Here it is again pre-correction:


MAN autocorrect makes it easier to see the depth of a particular shade, and possibly even the undertone, though of course that might be the software messing with me.

Or you could just look at the whole spectrum with the autocorrect on, and breathe:


Or you could paddle around in the bliss of the names your favourites have been given:


OC24 Wind’s Breath
OC27 Balboa Mist
OC30 Gray Mist
OC31 Fog Mist
OC41 French Canvas
OC42 Old Prairie
OC43 Overcast
OC46 Halo
OC50 November Rain


(Okay, so 'Old Prairie' doesn't exactly sound like a foggy day that you spend at the window wearing muslin and reading Proust over china cups full of steaming tea, but you get the idea.)

(I have never read Proust.  have you?)


Or you could pick some curtain fabric for pity's sake, and match something in that, which is what I really need to do.  But apparently cabbage roses and peonies are not super hugely in fashion at the moment, and since they are what I want and I haven't found one I like from the somewhat limited selection it seems I can afford, I am Still Looking.
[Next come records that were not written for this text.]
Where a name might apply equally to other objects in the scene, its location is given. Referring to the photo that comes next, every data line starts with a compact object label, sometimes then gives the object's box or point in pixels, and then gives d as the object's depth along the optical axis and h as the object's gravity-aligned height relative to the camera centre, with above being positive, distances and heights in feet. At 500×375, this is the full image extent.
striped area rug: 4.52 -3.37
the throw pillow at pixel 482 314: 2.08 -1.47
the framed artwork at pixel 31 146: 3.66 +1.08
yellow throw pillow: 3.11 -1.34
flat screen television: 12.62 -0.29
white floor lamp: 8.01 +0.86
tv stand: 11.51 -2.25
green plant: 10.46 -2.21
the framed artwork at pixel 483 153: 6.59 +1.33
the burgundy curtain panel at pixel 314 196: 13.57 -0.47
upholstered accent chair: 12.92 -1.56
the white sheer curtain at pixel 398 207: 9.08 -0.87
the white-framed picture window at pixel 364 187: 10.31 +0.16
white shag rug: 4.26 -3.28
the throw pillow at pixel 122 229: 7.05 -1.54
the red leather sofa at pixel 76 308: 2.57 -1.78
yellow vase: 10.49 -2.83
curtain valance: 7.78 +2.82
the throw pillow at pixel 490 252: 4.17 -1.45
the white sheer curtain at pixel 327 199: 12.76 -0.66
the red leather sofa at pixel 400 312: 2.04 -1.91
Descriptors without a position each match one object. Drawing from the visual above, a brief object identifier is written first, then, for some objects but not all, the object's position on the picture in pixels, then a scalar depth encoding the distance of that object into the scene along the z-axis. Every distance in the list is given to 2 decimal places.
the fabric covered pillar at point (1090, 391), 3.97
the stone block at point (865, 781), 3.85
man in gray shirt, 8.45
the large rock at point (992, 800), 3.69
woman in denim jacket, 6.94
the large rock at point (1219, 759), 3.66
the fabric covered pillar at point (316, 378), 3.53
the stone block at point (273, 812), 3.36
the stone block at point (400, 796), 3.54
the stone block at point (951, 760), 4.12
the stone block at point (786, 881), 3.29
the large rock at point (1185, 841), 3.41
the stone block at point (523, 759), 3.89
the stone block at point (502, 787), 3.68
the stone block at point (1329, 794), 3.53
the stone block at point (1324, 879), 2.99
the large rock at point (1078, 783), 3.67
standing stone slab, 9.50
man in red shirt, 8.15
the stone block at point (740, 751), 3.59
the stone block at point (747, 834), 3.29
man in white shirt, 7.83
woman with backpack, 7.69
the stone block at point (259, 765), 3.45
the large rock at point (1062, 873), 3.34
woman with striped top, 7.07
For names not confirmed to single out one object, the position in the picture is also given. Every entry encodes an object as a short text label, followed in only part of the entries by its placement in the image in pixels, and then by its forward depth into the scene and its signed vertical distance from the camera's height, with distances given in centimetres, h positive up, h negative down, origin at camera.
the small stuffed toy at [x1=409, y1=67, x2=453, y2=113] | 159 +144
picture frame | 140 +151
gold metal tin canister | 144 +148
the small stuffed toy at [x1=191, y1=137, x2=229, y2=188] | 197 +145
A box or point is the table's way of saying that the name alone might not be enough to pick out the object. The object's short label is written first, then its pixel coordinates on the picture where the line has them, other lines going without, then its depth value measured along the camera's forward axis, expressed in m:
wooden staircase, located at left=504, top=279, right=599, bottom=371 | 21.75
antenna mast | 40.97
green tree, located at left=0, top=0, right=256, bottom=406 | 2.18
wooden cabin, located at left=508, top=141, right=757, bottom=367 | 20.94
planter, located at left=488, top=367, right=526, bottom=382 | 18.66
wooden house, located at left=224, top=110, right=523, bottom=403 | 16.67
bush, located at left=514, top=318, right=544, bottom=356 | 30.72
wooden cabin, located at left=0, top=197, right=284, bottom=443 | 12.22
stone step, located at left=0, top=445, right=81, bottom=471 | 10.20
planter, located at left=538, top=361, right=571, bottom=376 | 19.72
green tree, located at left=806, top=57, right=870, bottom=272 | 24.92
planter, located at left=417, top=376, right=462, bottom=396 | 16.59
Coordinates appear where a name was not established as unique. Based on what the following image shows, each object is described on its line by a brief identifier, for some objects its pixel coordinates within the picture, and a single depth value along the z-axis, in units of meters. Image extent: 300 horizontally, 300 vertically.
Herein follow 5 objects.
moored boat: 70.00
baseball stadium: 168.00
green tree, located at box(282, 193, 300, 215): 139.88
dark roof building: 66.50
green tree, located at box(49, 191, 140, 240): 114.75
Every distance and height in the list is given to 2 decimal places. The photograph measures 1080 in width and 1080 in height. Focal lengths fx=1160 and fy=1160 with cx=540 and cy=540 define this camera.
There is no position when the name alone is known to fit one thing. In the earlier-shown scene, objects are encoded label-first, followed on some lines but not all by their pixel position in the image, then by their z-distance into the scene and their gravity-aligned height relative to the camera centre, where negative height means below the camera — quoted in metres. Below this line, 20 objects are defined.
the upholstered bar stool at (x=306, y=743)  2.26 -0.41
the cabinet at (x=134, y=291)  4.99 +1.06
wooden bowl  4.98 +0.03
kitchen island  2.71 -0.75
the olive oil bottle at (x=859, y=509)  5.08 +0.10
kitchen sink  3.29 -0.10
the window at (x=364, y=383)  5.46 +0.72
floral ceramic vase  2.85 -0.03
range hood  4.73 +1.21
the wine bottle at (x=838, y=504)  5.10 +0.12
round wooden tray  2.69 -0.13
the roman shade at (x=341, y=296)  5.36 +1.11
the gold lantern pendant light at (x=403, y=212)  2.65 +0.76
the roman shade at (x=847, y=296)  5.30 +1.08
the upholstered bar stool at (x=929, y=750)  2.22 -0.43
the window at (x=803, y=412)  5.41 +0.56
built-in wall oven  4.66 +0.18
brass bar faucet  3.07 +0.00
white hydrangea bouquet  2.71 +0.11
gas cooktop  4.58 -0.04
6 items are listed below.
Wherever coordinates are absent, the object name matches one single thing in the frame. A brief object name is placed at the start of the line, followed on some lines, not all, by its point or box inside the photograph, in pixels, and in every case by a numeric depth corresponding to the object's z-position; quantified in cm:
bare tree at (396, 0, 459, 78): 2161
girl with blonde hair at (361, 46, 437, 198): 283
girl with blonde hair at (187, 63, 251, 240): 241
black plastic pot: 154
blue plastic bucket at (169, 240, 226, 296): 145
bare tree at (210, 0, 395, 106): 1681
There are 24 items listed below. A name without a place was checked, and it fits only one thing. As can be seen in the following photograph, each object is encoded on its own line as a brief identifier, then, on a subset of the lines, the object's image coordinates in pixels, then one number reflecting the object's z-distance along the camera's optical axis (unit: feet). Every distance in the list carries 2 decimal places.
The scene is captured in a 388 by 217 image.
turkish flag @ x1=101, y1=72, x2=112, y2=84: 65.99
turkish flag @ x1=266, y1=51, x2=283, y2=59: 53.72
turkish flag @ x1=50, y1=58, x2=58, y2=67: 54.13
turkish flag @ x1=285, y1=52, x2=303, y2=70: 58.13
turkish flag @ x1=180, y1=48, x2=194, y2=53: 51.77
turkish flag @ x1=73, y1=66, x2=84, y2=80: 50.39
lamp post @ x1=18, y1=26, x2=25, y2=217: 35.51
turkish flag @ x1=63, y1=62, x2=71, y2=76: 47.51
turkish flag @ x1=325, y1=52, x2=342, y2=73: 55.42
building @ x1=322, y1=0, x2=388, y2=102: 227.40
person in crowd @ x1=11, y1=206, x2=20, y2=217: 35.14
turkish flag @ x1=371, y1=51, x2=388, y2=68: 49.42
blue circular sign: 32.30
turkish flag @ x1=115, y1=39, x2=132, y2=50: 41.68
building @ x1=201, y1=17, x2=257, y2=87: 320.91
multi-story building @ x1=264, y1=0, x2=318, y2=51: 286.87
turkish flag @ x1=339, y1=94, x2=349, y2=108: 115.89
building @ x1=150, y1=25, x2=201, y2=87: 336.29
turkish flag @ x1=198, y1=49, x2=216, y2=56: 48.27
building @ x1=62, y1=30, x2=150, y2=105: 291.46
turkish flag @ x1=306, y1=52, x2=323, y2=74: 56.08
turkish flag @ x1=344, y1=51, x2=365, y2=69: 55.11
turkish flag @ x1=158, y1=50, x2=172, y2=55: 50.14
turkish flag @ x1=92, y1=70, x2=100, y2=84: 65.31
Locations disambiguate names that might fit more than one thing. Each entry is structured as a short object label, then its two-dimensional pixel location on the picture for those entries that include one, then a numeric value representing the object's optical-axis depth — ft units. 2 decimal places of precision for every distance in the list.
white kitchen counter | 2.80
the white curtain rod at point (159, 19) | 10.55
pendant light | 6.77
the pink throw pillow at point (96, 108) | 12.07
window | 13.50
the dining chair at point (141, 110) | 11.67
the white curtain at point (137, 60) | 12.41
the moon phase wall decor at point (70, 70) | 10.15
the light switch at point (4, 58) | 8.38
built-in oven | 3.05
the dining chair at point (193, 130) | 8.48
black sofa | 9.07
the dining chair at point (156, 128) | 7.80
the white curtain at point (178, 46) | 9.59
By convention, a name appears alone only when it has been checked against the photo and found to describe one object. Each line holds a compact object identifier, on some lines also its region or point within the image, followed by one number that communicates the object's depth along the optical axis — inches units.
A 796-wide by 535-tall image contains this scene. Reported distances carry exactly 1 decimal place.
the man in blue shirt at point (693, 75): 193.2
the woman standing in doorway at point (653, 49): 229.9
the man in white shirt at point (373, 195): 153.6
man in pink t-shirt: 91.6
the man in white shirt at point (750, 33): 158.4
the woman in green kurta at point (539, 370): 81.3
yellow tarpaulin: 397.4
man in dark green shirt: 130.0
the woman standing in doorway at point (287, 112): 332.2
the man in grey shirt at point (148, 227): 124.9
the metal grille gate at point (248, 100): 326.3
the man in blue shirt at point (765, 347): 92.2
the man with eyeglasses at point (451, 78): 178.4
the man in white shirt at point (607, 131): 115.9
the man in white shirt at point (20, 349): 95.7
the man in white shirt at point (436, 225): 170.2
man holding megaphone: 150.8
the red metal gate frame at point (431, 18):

(Did you know that some English linen/cotton blend floral decorating fabrics cost as much as six or seven hundred dollars a yard? I didn't.  And I'm not going to risk pricing the matching wallpaper now that I do, I can tell you that much.)

Thank goodness Ray's decided it's more urgent to get the floor down and the cabinetry in than it is to paint before that happens, because I have a few more weeks to figure out fabric.


Well, that was a long post! Good bedtime reading, if nothing else, right?

(that was my exit line, but honestly: who can turn down a pale pale green called French Canvas?  I am totally rooting for that one to win.)